Indeed, the IMF has cut its projection for global growth this year to 3.1%, which would be the weakest rate since the world economy hit recession in 2008-09. It also lowered its growth forecast for next year.
As the IMF itself remarked, six years after the world economy emerged from the deepest recession of the post- war era, “the holy grail of a robust and synchronised global expansion remains elusive”.
The modest pick-up in growth in advanced or developed economies is gaining a bit of momentum, with output expected to expand by 2% this year after 1.8% in 2014 and 1.4% in 2013.
This largely reflects a strengthening of activity in the eurozone, with the US and UK economies continuing to do quite well. However, this represents quite a moderate rate of expansion by developed economies.

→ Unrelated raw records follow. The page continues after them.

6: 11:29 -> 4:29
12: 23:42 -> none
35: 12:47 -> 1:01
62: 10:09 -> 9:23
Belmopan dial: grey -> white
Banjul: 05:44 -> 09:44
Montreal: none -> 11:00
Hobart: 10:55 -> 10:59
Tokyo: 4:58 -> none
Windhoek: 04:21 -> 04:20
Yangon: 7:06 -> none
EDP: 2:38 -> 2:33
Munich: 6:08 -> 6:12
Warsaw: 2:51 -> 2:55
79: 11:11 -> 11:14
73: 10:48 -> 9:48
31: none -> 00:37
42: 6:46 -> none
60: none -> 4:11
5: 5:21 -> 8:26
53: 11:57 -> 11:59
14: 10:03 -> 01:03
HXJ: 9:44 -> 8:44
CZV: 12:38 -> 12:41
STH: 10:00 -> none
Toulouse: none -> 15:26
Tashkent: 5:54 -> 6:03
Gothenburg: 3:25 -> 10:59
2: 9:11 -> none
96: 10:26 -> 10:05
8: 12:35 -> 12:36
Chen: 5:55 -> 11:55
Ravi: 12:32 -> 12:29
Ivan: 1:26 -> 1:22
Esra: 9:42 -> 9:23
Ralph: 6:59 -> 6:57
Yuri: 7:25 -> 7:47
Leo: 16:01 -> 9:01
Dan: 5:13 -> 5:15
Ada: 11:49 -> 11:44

The reason why the IMF has lowered its growth forecast is a weaker-than-expected performance by emerging or developing economies.
Growth in these economies is estimated at 4% this year, down from 4.6% in 2014. This is the fifth straight year of slower growth by emerging economies. In 2010, they grew by 7.5%.
A slowdown in the pace of growth in China is having a major impact elsewhere. It has contributed to a sharp fall in world commodity prices, which has hit many commodity producing economies quite hard.
There has also been a fall-off in import demand from China, especially for raw materials, which has had a major impact on some emerging economies.
The IMF admits that, while the slowdown in China was largely foreseen, the knock-on effects on other economies appear to be larger than previously envisaged.
Indeed, some large emerging economies have entered deep recessions, with GDP forecast to contract by 3% in Brazil this year. The Russian economy is expected to shrink by 3.8%, although there are other factors at work here, as well as lower commodity prices.
Not only is growth weaker than expected, but the IMF says the downside risks for the global economy have also increased. Surprisingly, the IMF did not lower its growth projections for China, even though the economy is clearly slowing.
The IMF does warn, though, about the risk to the world economy from a sharper-than-expected slowdown in China, should its rebalancing towards a more market-based and consumption-driven economy prove difficult to achieve.
We have particular concerns about the rapid build-up of debt in China in recent years, which could yet result in widespread defaults as the economy slows, with knock-on effects for financial markets.
One thing which indicates all is not well in the global economy is that, six years from the end of the 2008-09 recession, interest rates are still at 0% in many countries.
Indeed, monetary policy continues to be loosened, with the OECD estimating that more than half of the world economy has seen more monetary easing this year, including in major economies such as the eurozone, China, and Japan.
Meanwhile, expected rate increases in countries such as the US and UK have not materialised as central banks judge that very accommodative monetary policies are still required to help sustain upturns even in economies that are doing quite well.
One has to wonder, at this stage, if more needs to be done to boost global growth than just relying on very loose monetary policy.
Should governments not be looking to fiscal policy to boost demand, especially when borrowing costs are so low? More spending on public investment would be an obvious place to start.